▸ **Instructions for the task**
Give the lines of the material below, from the line containing "right hip: (216, 380, 8)" through the line containing "right shoulder: (227, 326, -4)" (both included), as a JSON list of strings with one string per line and any blank lines omitted.

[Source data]
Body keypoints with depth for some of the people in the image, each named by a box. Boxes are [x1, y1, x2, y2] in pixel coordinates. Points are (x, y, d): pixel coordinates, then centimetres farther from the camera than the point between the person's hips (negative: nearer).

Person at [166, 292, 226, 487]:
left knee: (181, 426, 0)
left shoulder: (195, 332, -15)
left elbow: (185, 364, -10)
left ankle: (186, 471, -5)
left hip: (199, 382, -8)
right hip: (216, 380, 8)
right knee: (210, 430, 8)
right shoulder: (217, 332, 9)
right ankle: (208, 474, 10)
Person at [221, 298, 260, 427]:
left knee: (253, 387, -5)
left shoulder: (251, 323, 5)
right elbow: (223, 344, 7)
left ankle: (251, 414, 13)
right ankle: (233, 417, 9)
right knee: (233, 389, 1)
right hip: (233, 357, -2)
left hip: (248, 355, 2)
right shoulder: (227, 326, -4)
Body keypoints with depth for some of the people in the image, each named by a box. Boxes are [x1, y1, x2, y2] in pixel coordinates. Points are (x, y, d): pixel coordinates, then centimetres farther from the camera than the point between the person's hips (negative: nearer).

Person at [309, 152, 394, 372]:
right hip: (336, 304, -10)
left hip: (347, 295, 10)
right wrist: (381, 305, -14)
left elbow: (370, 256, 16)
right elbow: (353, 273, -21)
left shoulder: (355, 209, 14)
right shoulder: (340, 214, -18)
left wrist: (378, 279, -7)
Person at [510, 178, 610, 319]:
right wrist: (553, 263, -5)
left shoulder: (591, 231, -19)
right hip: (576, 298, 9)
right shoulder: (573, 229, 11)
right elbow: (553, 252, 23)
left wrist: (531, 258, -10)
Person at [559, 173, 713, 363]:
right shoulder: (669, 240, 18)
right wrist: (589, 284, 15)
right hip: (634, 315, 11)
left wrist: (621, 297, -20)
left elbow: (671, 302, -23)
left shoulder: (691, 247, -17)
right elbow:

▸ **Task output**
[
  "right hip: (216, 380, 8)",
  "right knee: (210, 430, 8)",
  "right shoulder: (217, 332, 9)",
  "right ankle: (208, 474, 10)",
  "Person at [221, 298, 260, 427]:",
  "left knee: (253, 387, -5)",
  "left shoulder: (251, 323, 5)",
  "right elbow: (223, 344, 7)",
  "left ankle: (251, 414, 13)",
  "right ankle: (233, 417, 9)",
  "right knee: (233, 389, 1)",
  "right hip: (233, 357, -2)",
  "left hip: (248, 355, 2)",
  "right shoulder: (227, 326, -4)"
]